= Shoreditch Twat =

London fanzine

The Shoreditch Twat fanzine was published and edited by club promoter Neil Boorman on behalf of the Shoreditch nightclub 333 between 1999 and 2004.

== History ==
Starting life as a listings magazine for the club, it quickly grew to become an irreverent, satirical fanzine at the centre of the creative boom in East London. Producing 25,000 copies every six weeks with funding from BAT, Anheuser-Busch and Diesel, Shoreditch Twat attracted writers from The Guardian, The Face, Arena, Loaded, ID and Sleazenation, and illustrators James Jarvis, Bump, Will Sweeney and Elliot Thoburn.

The Twat was art directed by Bump (Jon Morgan and Mike Watson), adding a surreal edge.

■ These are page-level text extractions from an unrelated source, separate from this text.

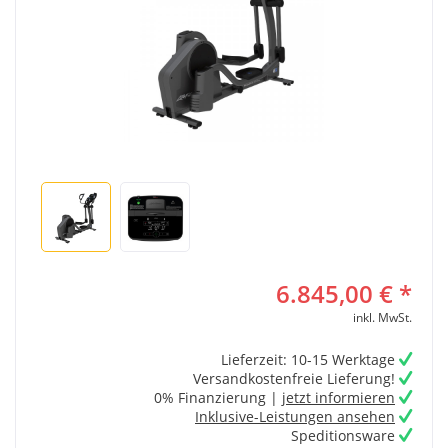
6.845,00 € *
inkl. MwSt.
Lieferzeit: 10-15 Werktage
Versandkostenfreie Lieferung!
0% Finanzierung |
jetzt informieren
Inklusive-Leistungen ansehen
Speditionsware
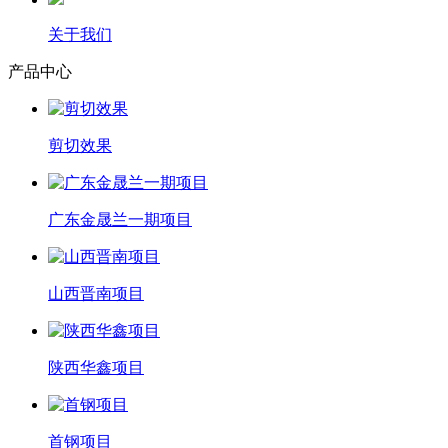
关于我们
产品中心
剪切效果
广东金晟兰一期项目
山西晋南项目
陕西华鑫项目
首钢项目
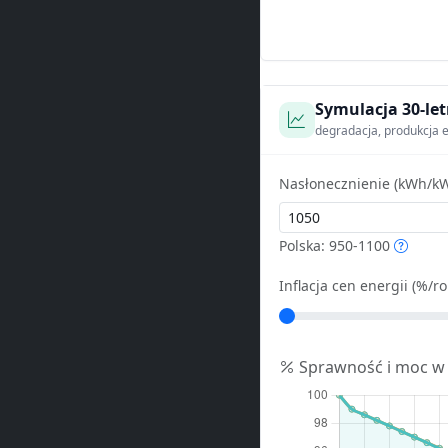
Symulacja 30-let
degradacja, produkcja e
Nasłonecznienie (kWh/kW
Polska: 950-1100
Inflacja cen energii (%/ro
Sprawność i moc w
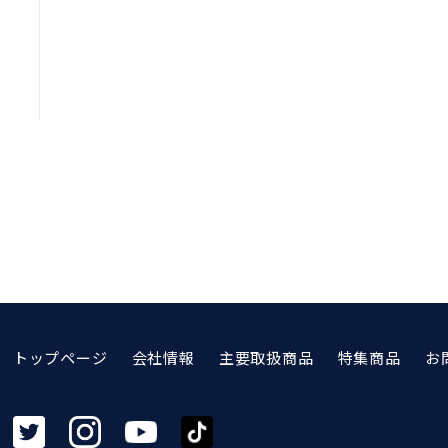
トップページ
会社情報
主要取扱商品
特集商品
お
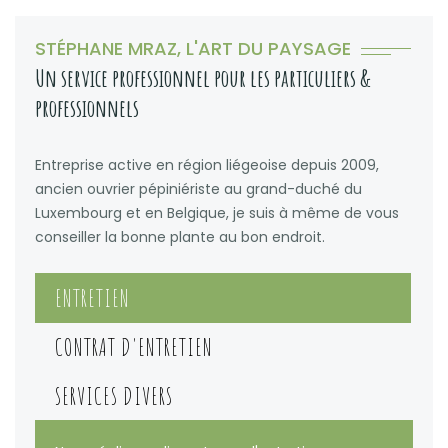
STÉPHANE MRAZ, L'ART DU PAYSAGE
Un service professionnel pour les particuliers &
professionnels
Entreprise active en région liégeoise depuis 2009,
ancien ouvrier pépiniériste au grand-duché du
Luxembourg et en Belgique, je suis à même de vous
conseiller la bonne plante au bon endroit.
ENTRETIEN
CONTRAT D'ENTRETIEN
SERVICES DIVERS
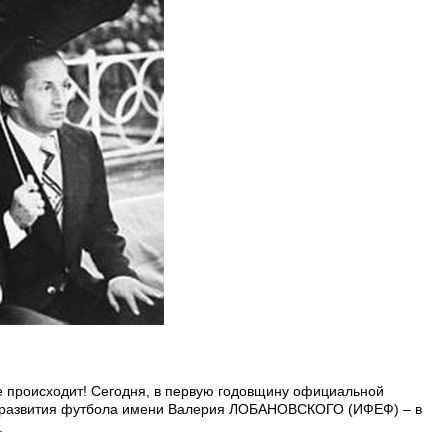
+1
не происходит! Сегодня, в первую годовщину официальной
 развития футбола имени Валерия ЛОБАНОВСКОГО (ИФЕФ) – в
.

Hoxton resident Lida Hujic wrote:

"At the turn of the noughties, the satirical fanzine the Shoreditch Twat captured the moment when the organic Hoxton community began to be infiltrated by types whose intentions were dubious. The Shoreditch Twat distinguished between the genuine creatives who were drawn to the area in search of similarly minded people and the fakes - opportunists who wanted to cash in on this creative hub, or faux artistes pretending to be scruffy and yet having loads of money from their parents."

In 2001, the term Shoreditch Twat became popular vernacular for an overdressed East London 'trendy' and the fanzine went on to produce an installation for the Barbican Gallery's UK culture exhibition 'Jam', which later toured to Japan.

Channel 4 Television and Talkback commissioned Shoreditch Twat to produce a one-off comedy under the amended title of Shoreditch Tw*t, and shown in the Comedy Lab strand on 31 October 2002. This programme went on to win a special mention at the 2003 Montreux Comedy Award.

After four years and 31 issues, Shoreditch Twat ran into legal difficulties and was forced to close down. The publisher went on to edit Sleazenation Magazine.